Abstract

Inadvertent injury of the recurrent laryngeal nerve can occur during radiofrequency ablation (RFA) of thyroid nodules. Methods to avoid permanent injury have not been described. Laryngeal ultrasonography (LUSG) can assess the function of vocal cords (VCs) in real time. The present study aimed to evaluate the feasibility and accuracy of LUSG in assessing real-time VC function during RFA of benign thyroid nodules. Consecutive patients undergoing RFA for benign thyroid nodules under local anesthesia were included. Spontaneous VC movements were checked with intra-operative LUSG (iLUSG) following each transverse ablation plane. In case of reduced VC movement, the ablation was stopped immediately. Post-ablation VC function was rechecked by LUSG on day-0 and flexible laryngoscopy (FL) on day-7. A concordance with day-0 LUSG or day-7 FL was a "true positive" or "true negative" depending on the presence or absence of VC palsy (VCP). Accuracy was calculated as the sum of all true positives and negatives divided by total nerves-at-risk. Of 65 eligible patients, 56 (86.2%) were females.
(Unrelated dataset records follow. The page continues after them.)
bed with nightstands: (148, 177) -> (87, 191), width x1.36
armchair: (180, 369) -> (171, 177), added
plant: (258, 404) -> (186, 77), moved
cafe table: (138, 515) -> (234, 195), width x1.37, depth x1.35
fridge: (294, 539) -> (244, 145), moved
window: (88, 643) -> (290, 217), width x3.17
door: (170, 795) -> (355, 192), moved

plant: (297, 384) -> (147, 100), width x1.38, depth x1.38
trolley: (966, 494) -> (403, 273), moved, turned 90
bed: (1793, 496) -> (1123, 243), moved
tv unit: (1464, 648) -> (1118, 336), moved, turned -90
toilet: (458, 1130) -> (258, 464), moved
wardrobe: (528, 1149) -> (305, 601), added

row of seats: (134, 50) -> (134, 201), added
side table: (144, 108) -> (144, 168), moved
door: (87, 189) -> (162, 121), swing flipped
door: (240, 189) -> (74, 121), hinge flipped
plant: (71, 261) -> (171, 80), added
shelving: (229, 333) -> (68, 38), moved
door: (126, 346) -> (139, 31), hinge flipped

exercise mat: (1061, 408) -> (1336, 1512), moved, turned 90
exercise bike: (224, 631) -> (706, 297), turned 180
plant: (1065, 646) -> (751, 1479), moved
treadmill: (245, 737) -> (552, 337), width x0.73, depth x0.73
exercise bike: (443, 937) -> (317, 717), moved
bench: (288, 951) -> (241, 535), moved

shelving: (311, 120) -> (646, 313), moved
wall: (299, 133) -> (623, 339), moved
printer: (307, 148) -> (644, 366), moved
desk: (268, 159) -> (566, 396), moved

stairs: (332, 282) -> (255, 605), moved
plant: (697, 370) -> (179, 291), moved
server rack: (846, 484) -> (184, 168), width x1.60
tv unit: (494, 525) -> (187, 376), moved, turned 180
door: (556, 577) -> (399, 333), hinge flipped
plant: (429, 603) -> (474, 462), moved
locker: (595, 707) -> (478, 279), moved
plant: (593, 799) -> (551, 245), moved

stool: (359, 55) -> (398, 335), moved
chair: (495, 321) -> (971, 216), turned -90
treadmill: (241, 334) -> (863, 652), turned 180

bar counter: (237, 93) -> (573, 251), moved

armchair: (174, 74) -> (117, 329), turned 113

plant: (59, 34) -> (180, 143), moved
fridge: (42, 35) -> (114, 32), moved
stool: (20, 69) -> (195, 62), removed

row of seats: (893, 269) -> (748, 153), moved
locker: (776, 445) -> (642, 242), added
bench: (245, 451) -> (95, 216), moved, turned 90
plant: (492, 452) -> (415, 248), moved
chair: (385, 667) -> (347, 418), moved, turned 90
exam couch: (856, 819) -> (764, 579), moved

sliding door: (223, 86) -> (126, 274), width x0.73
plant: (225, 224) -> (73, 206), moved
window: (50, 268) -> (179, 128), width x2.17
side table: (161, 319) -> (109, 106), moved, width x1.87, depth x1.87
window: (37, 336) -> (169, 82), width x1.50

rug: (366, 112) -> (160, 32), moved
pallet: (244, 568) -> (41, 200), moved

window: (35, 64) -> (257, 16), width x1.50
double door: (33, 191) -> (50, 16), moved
Twelve (18.5%) patients had bilateral lobe RFA, while 53 (81.5%) had unilateral RFA. The total number of nerves-at-risk was 77. Three unilateral VCPs (3.9%) were initially detected on iLUSG and confirmed by day-0 LUSG. All recovered fully within one week. The overall accuracy of iLUSG was 100%. iLUSG is a highly accurate method that permits real-time feedback on the function of the VCs during RFA procedure. Real-time detection of VCP may prevent permanent injury. Methodological routine use of iLUSG is recommended during thyroid RFA.